Archive for December 3, 2019

Stealing Time

Posted in FILM with tags , , , , , , , , , , , , , , , on December 3, 2019 by dcairns

I’m in the edit today — Fiona and I have recorded a video essay for KWAIDAN. So not much time for blogathoning. But I tell you what — Timo Langer and I are cutting at Mark Cousins’ place. How about I wander about and see if I can find any late films to write about, in between cuts?

The reference material from Mark’s THE EYES OF ORSON WELLES lie all around, so there’s CHIMES AT MIDNIGHT, F FOR FAKE and THE OTHER SIDE OF THE WIND.

There’s a Derek Jarman box set, but it doesn’t contain BLUE, which I really ought to write about — one of the ultimate late films, you could argue, made when its director had been struck blind by AIDS.

Ah, there’s WAR REQUIEM, late-ish Jarman and positively final Olivier. You can’t get later than late Olivier.

(Is it bad manners to blog about somebody’s flat when they’re out?)

Two Theo Angelopoulos box sets. Haven’t seen THE DUST OF TIME, but it’s a great title for a last film, even though its creator probably wasn’t planning to curtail his career by stepping in front of an off-duty cop’s on-coming motorcycle.

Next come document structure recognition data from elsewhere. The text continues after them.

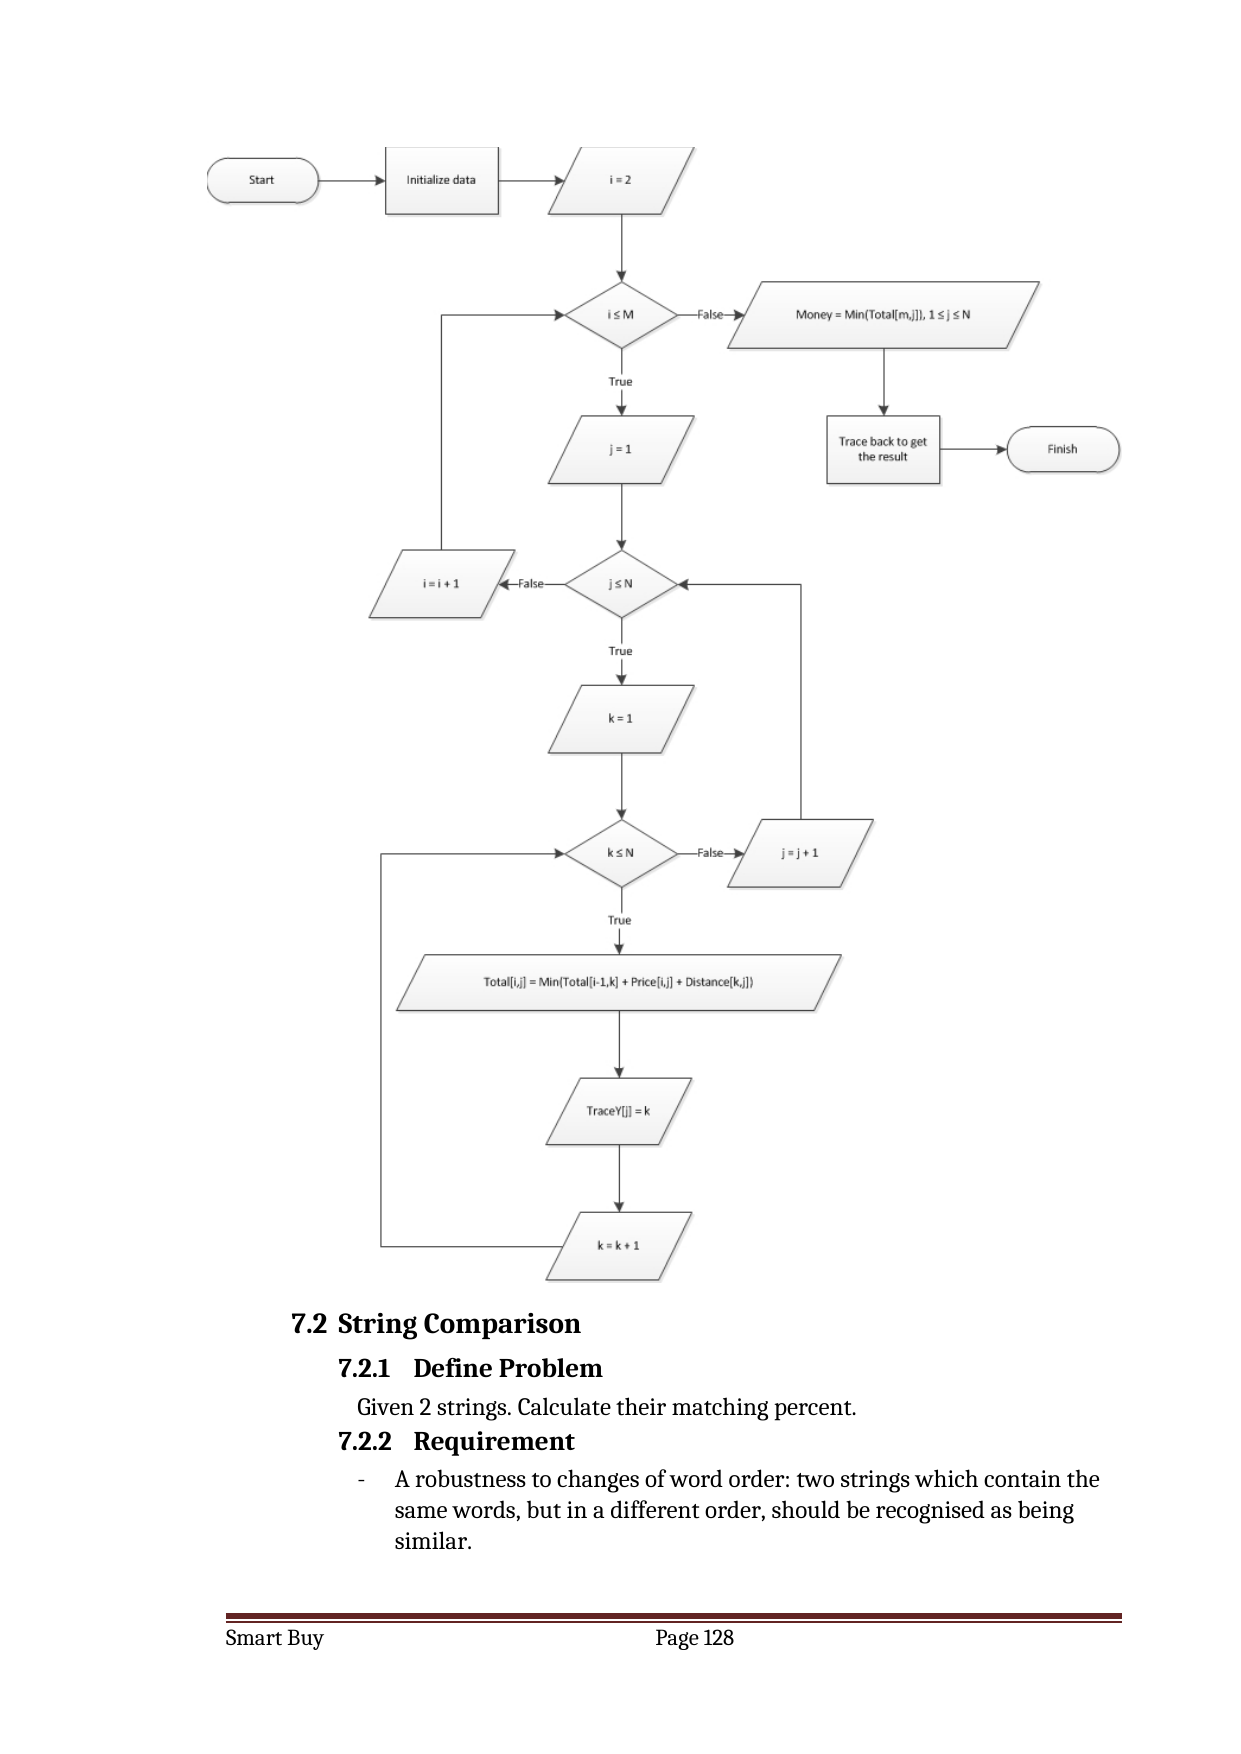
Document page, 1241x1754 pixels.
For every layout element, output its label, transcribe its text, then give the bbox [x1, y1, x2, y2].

list A robustness to changes of word order: two strings which contain the same words, but in a different order, should be recognised as being similar. [357, 1465, 1122, 1556]
subtitle Requirement [338, 1426, 1122, 1457]
picture [207, 147, 1122, 1283]
text Given 2 strings. Calculate their matching percent. [357, 1393, 1122, 1421]
subtitle String Comparison [291, 1307, 1122, 1341]
subtitle Define Problem [338, 1353, 1122, 1384]
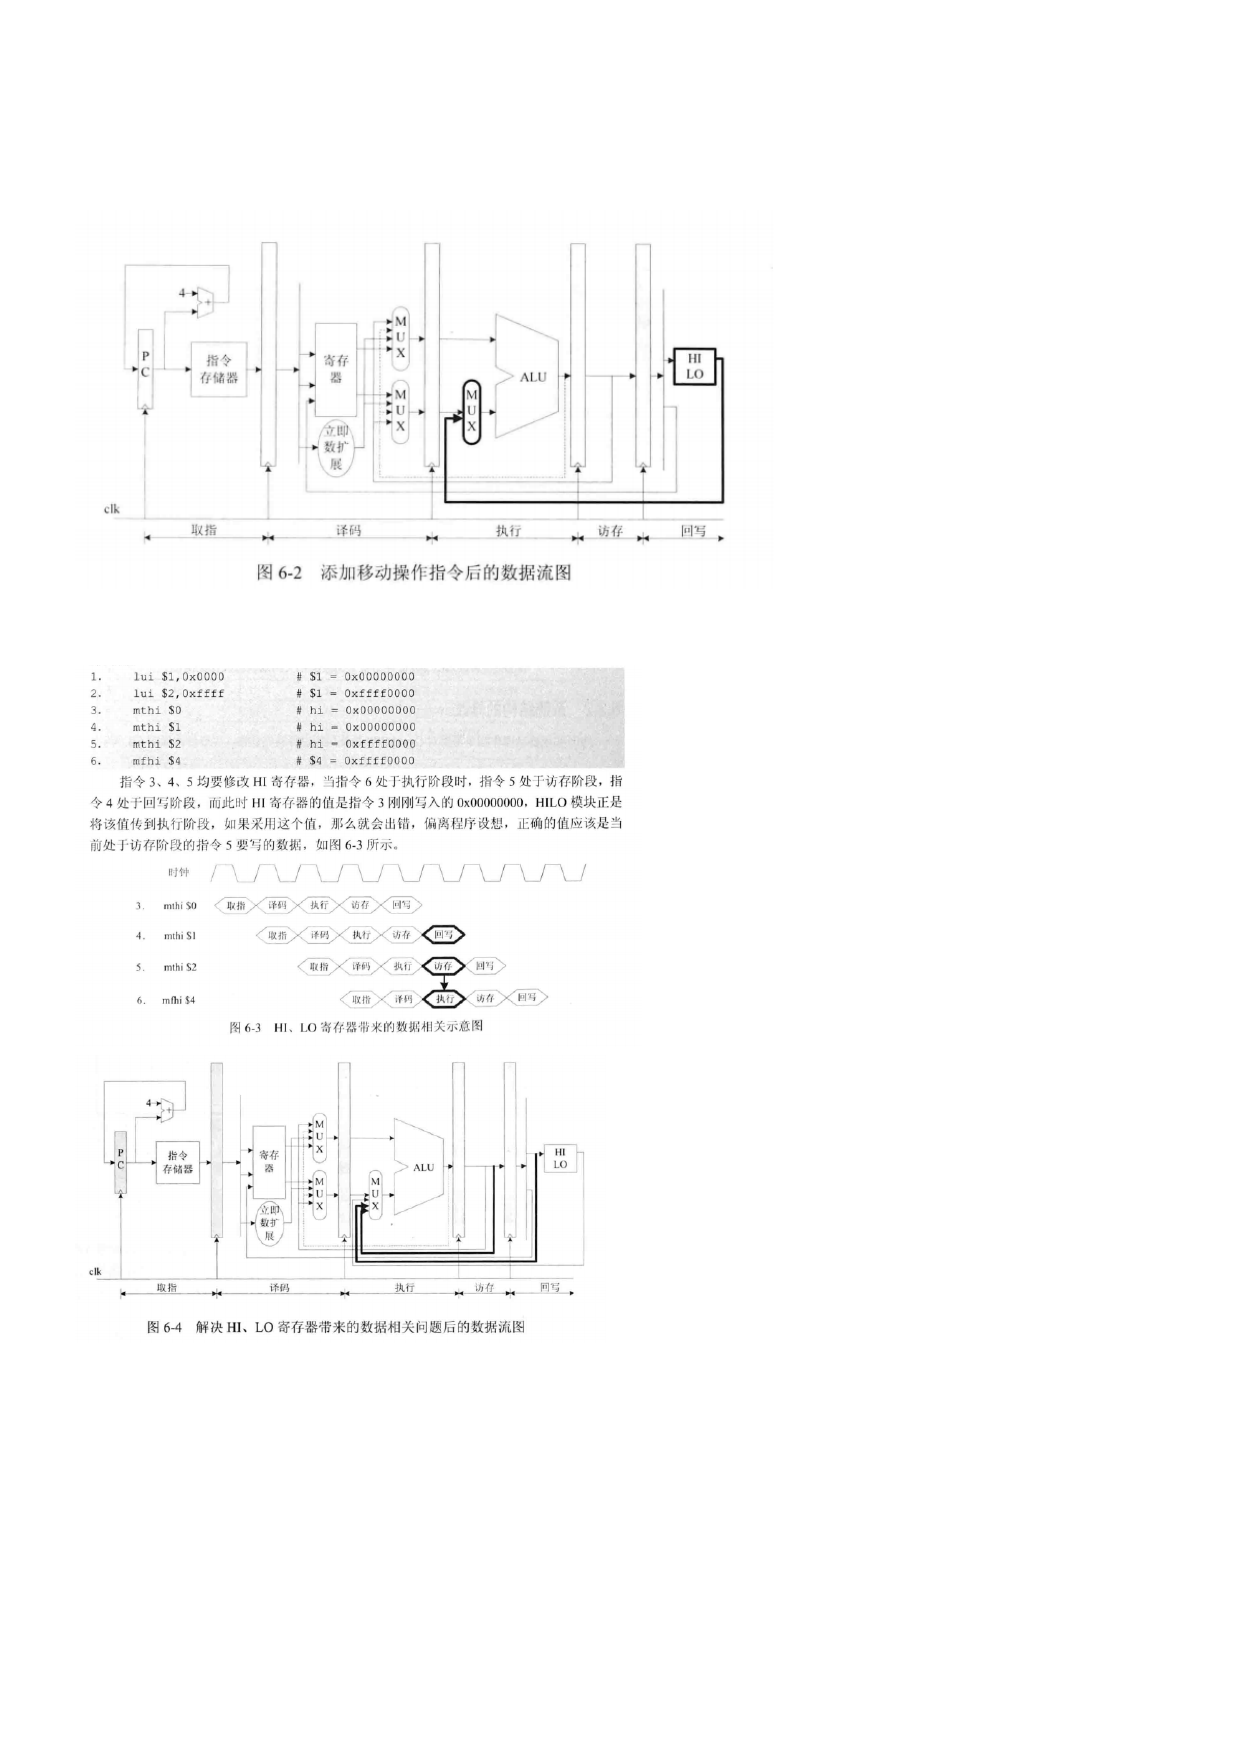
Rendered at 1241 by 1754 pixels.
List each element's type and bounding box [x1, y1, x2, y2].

picture [75, 210, 774, 589]
picture [75, 665, 642, 1047]
picture [75, 1055, 606, 1343]
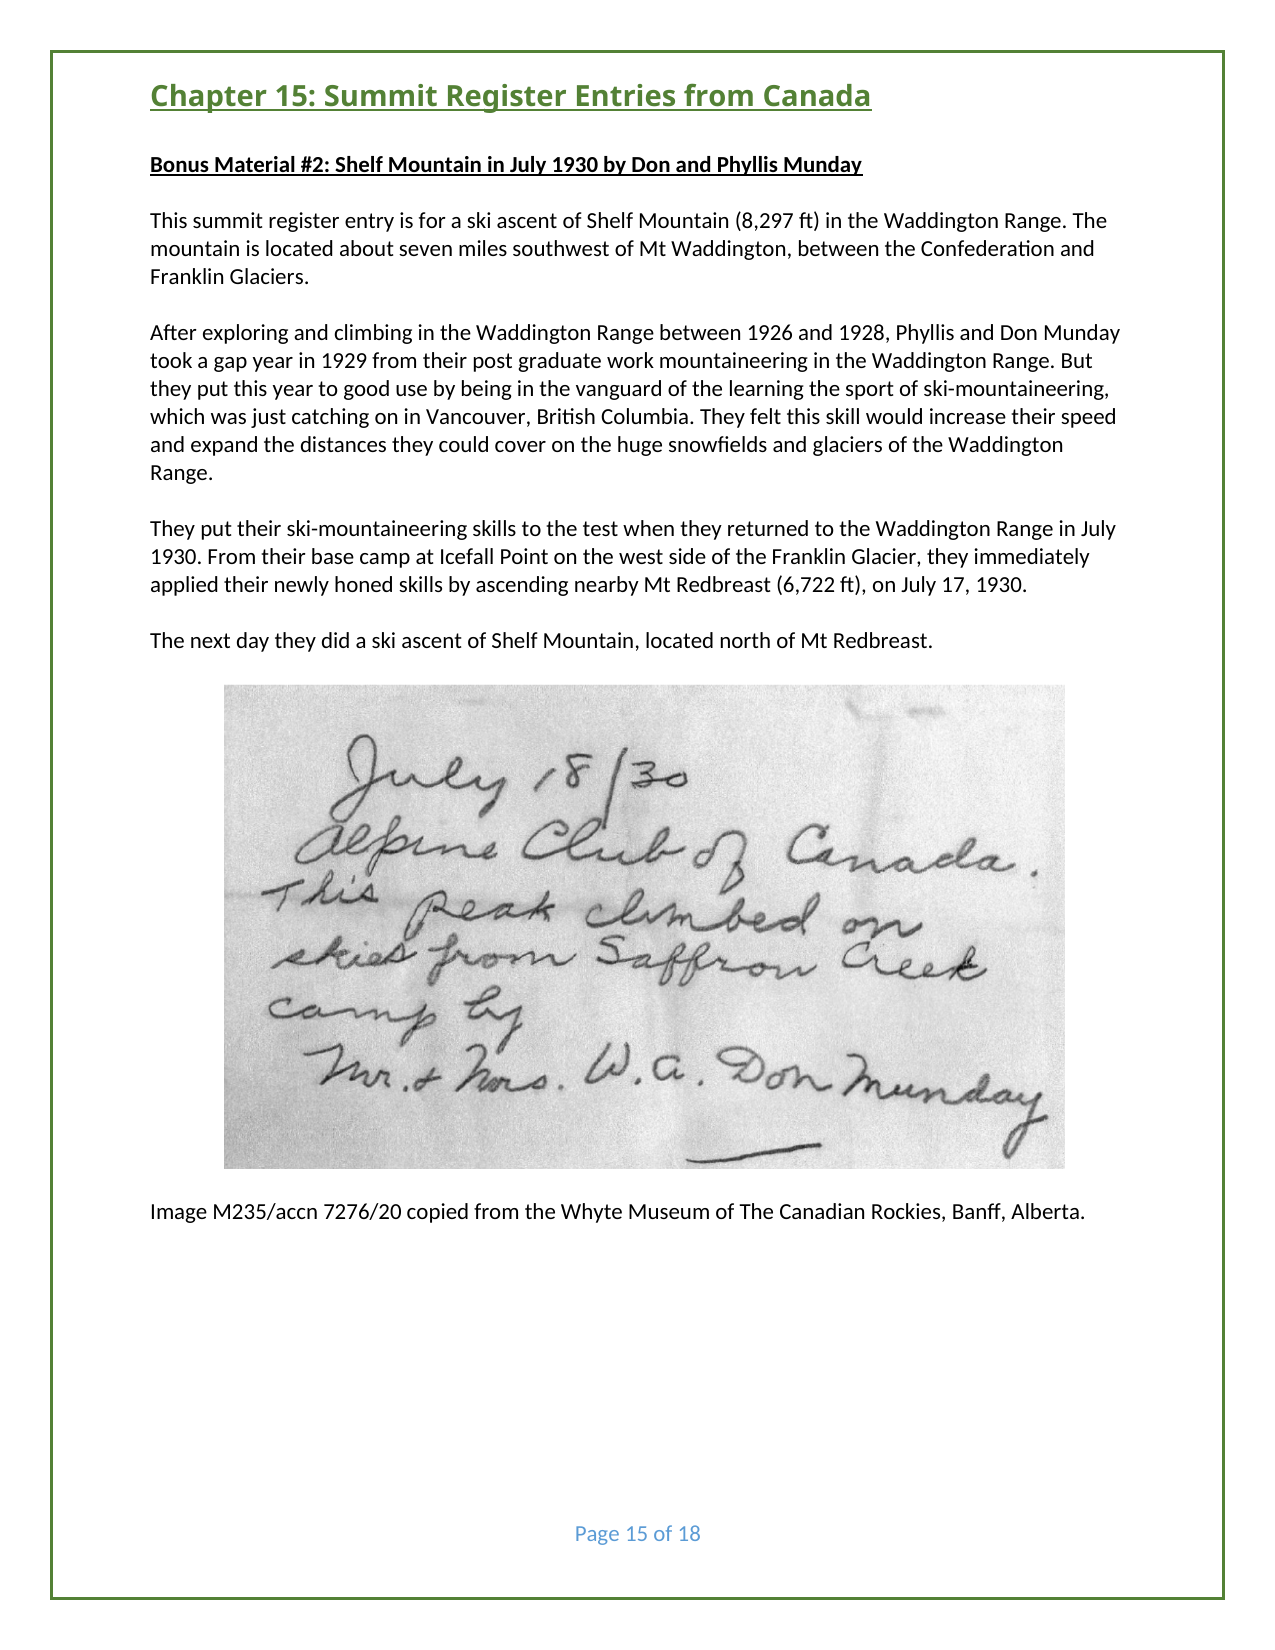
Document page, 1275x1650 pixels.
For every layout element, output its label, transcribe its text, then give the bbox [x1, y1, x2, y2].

text They put their ski-mountaineering skills to the test when they returned to the Waddington Range in July 1930. From their base camp at Icefall Point on the west side of the Franklin Glacier, they immediately applied their newly honed skills by ascending nearby Mt Redbreast (6,722 ft), on July 17, 1930. [150, 514, 1125, 598]
picture [225, 685, 1064, 1169]
text Bonus Material #2: Shelf Mountain in July 1930 by Don and Phyllis Munday [150, 150, 1125, 178]
text Image M235/accn 7276/20 copied from the Whyte Museum of The Canadian Rockies, Banff, Alberta. [150, 1197, 1125, 1225]
text This summit register entry is for a ski ascent of Shelf Mountain (8,297 ft) in the Waddington Range. The mountain is located about seven miles southwest of Mt Waddington, between the Confederation and Franklin Glaciers. [150, 206, 1125, 290]
text After exploring and climbing in the Waddington Range between 1926 and 1928, Phyllis and Don Munday took a gap year in 1929 from their post graduate work mountaineering in the Waddington Range. But they put this year to good use by being in the vanguard of the learning the sport of ski-mountaineering, which was just catching on in Vancouver, British Columbia. They felt this skill would increase their speed and expand the distances they could cover on the huge snowfields and glaciers of the Waddington Range. [150, 318, 1125, 486]
text The next day they did a ski ascent of Shelf Mountain, located north of Mt Redbreast. [150, 626, 1125, 654]
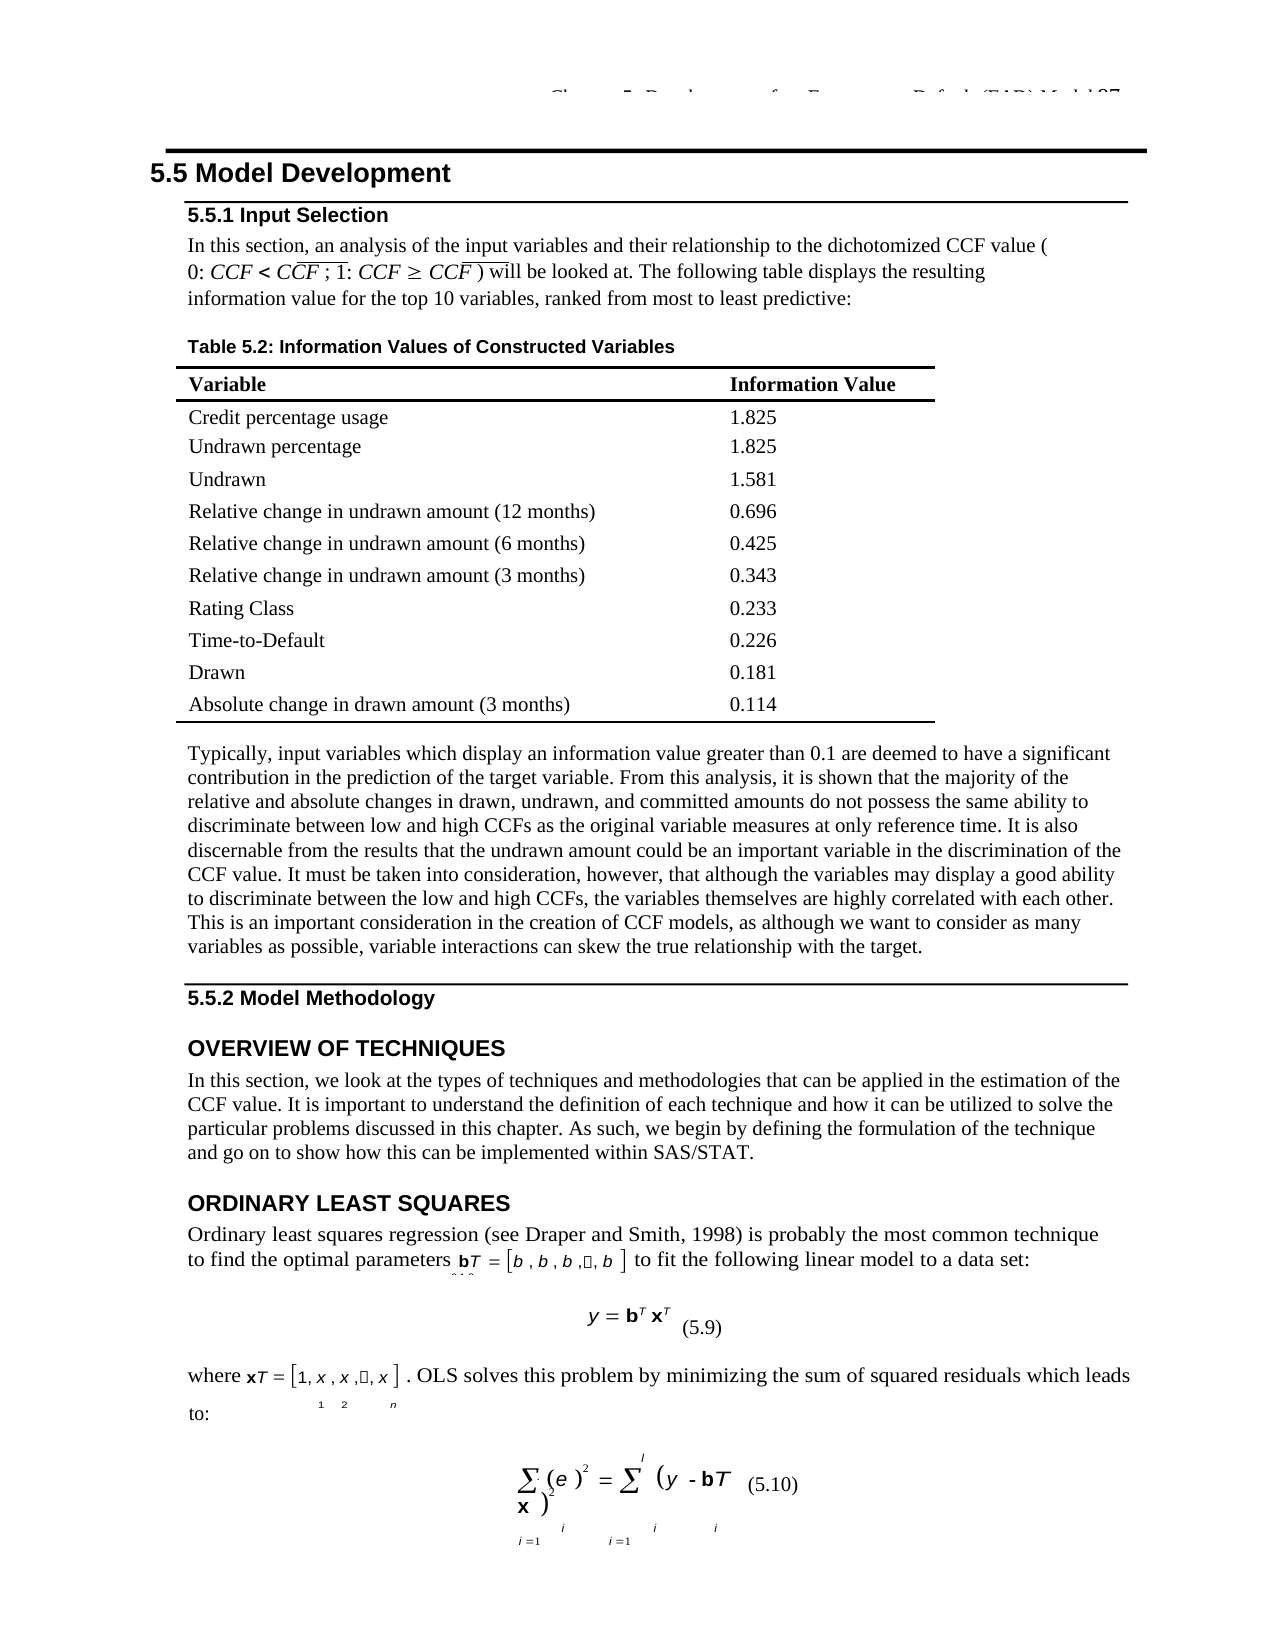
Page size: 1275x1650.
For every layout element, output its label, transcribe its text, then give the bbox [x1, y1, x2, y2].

text i 1 i 1 [62, 1535, 1087, 1548]
list Model Methodology [187, 979, 1223, 1009]
text 1 2 n [318, 1400, 396, 1411]
subtitle Model Development [150, 157, 1223, 188]
text i i i [62, 1521, 1216, 1535]
text In this section, an analysis of the input variables and their relationship to the dichotomized CCF value ( 0: CCF  CCF ; 1: CCF  CCF ) will be looked at. The following table displays the resulting information value for the top 10 variables, ranked from most to least predictive: [187, 233, 1050, 310]
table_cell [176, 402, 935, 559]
text (5.10) [748, 1480, 1223, 1495]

Wow, here’s THE BRAVE, the only film directed by Johnny Depp, to date. (And a follow-up seems less and less likely.)

This place is a treasure trove of cinema, including late cinema…

Mark’s back, now I feel guilty and furtive.

He’s OK with it — in fact, he mentions an article he wrote on Late Style, which you can read here, at The Prospect. Quick discussion follows on why, so often, filmmakers’ work becomes tired or boring in old age, whereas that doesn’t happen so often with visual artists. The weight of all that equipment seems to be a burden. “Look at Bertolucci, how his films shrank, until they were one-room films.” Maybe lightweight digital cameras will transform this. But the filmmaker’s

I suggest that there’s a feeling that film is done best by people who are still discovering everything. It’s when we think we know what we’re doing that we get dull. It’s like those seventies Disney films where they had filing cabinets full of old animation cels as reference. You want a dancing bear, you just trace one somebody did earlier. Sometimes our brains get like filing cabinets.

There’s a relevant line in THE OTHER SIDE OF THE WIND: “It’s alright to steal from others, what we must never do is steal from ourselves.”